((

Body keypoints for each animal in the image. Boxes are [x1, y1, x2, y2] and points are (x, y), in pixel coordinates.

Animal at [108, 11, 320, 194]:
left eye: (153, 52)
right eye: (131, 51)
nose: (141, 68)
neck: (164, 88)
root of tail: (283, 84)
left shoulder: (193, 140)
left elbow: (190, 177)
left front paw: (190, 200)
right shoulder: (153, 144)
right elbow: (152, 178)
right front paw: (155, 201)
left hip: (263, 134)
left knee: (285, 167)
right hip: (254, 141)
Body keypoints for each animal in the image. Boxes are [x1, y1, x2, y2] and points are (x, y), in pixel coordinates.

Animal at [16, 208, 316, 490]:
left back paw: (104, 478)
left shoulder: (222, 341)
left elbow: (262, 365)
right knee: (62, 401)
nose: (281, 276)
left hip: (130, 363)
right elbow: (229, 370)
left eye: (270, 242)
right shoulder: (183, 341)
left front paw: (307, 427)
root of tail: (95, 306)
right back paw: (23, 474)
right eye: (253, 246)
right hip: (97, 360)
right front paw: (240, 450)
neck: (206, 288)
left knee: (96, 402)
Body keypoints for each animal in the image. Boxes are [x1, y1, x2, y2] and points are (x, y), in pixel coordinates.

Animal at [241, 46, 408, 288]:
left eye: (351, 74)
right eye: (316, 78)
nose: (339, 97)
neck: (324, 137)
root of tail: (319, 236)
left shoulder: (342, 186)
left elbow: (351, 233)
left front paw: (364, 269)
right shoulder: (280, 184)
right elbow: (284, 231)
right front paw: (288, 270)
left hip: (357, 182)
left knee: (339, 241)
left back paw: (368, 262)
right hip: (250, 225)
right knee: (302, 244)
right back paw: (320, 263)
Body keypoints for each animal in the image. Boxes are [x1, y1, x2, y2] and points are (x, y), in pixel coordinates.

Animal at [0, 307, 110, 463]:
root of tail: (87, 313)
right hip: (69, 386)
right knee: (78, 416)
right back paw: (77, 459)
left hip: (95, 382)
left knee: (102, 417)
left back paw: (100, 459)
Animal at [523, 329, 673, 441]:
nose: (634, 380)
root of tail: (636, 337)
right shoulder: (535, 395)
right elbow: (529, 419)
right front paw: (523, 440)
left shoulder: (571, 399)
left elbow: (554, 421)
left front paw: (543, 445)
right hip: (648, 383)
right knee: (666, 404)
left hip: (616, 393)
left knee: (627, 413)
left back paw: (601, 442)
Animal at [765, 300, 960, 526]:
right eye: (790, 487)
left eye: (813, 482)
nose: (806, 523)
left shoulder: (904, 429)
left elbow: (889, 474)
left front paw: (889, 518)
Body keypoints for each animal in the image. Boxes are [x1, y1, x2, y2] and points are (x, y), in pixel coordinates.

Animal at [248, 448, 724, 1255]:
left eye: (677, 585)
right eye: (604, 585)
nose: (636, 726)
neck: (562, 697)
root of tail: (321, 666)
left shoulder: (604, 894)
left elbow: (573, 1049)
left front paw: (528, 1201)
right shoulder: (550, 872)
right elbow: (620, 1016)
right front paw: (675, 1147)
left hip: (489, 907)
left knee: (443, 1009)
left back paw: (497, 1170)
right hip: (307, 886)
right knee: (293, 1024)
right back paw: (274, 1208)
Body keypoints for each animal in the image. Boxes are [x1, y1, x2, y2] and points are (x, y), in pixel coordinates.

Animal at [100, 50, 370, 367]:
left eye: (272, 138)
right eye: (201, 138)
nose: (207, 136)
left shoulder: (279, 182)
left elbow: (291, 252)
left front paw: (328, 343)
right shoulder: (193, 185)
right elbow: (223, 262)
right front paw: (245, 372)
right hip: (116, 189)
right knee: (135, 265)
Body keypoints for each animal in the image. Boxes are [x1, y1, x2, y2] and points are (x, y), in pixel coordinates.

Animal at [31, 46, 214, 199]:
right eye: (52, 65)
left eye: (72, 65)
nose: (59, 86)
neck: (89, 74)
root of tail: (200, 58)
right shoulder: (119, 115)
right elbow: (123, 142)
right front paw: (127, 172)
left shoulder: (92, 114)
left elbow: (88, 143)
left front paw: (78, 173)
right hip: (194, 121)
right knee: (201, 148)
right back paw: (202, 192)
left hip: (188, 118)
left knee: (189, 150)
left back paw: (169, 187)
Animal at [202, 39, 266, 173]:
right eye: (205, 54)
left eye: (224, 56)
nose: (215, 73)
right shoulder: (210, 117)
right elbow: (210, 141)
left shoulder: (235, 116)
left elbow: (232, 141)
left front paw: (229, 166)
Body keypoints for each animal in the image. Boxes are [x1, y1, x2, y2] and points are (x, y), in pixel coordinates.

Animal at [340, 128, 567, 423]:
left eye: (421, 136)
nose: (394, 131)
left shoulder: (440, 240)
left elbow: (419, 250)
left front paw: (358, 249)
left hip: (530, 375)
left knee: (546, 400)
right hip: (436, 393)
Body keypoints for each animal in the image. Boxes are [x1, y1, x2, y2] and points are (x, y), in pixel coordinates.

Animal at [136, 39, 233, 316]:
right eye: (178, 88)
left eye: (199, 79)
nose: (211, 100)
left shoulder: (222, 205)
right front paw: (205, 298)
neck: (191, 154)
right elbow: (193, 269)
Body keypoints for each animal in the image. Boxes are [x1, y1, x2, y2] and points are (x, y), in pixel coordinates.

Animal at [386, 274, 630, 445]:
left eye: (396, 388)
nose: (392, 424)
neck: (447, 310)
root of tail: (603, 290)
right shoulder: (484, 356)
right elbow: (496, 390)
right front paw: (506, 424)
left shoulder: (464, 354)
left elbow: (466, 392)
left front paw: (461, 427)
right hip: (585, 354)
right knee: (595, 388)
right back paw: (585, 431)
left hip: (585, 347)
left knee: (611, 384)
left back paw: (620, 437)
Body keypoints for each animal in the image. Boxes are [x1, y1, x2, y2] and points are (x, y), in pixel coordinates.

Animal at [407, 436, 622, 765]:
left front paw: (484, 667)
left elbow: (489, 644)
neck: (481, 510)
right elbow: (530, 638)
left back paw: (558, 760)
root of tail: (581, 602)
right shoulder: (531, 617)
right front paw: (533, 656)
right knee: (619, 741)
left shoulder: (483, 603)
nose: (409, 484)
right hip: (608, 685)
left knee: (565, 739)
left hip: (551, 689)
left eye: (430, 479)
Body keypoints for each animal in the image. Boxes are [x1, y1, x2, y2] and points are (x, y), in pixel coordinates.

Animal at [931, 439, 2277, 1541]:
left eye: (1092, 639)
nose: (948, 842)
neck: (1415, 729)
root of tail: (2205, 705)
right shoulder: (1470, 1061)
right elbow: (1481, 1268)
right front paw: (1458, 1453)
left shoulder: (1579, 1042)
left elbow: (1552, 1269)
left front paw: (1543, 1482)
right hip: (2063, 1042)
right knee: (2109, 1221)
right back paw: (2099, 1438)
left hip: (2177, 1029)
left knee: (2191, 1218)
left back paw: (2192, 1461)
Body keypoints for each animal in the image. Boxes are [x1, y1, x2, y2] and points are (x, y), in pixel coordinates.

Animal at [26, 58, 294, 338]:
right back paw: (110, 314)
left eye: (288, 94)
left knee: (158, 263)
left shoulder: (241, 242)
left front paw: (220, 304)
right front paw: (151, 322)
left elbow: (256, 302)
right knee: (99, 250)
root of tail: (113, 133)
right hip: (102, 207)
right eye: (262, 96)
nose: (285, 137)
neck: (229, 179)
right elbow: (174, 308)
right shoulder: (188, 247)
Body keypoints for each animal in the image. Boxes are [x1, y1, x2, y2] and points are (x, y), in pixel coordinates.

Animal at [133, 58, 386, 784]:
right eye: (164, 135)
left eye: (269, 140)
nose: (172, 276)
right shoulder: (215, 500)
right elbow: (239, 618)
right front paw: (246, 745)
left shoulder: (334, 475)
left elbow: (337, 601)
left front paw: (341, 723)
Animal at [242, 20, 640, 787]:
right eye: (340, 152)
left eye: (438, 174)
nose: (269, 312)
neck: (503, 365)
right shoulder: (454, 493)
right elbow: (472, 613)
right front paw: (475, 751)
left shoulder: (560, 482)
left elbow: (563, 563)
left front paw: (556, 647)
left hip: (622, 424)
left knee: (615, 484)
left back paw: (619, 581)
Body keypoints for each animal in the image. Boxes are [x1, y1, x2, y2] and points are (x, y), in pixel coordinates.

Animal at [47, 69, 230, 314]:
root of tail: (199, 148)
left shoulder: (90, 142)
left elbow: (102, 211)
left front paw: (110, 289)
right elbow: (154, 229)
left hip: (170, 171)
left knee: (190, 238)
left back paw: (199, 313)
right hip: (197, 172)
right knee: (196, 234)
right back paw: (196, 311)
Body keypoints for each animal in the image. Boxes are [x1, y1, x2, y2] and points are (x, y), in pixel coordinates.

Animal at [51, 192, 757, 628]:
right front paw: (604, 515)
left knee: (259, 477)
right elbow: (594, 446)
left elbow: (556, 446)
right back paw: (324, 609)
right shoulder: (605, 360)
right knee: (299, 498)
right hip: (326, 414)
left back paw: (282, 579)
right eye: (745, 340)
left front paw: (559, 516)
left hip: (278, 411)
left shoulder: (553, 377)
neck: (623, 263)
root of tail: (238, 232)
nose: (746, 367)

))

Only one stretch of the data above is needed. Restate it word for word, from the line containing "left front paw: (328, 343)" through the line containing "right eye: (178, 88)", both ends included.

left front paw: (328, 343)
right shoulder: (193, 185)
right elbow: (223, 262)
right front paw: (245, 372)
right hip: (116, 189)
right knee: (135, 265)
Body keypoints for each animal in the image. Boxes are [x1, y1, x2, y2] and points are (x, y), in pixel coordinates.

Animal at [31, 46, 214, 199]:
right eye: (52, 65)
left eye: (72, 65)
nose: (59, 86)
neck: (89, 74)
root of tail: (200, 58)
right shoulder: (119, 115)
right elbow: (123, 142)
right front paw: (127, 172)
left shoulder: (92, 114)
left elbow: (88, 143)
left front paw: (78, 173)
right hip: (194, 121)
right knee: (201, 148)
right back paw: (202, 192)
left hip: (188, 118)
left knee: (189, 150)
left back paw: (169, 187)
Animal at [202, 39, 266, 173]:
right eye: (205, 54)
left eye: (224, 56)
nose: (215, 73)
right shoulder: (210, 117)
right elbow: (210, 141)
left shoulder: (235, 116)
left elbow: (232, 141)
left front paw: (229, 166)
Body keypoints for each animal in the image. Boxes are [x1, y1, x2, y2] and points are (x, y), in pixel coordinates.

Animal at [340, 128, 567, 423]:
left eye: (421, 136)
nose: (394, 131)
left shoulder: (440, 240)
left elbow: (419, 250)
left front paw: (358, 249)
left hip: (530, 375)
left knee: (546, 400)
right hip: (436, 393)
Body keypoints for each animal in the image. Boxes are [x1, y1, x2, y2] and points are (x, y), in pixel coordinates.

Animal at [136, 39, 233, 316]:
right eye: (178, 88)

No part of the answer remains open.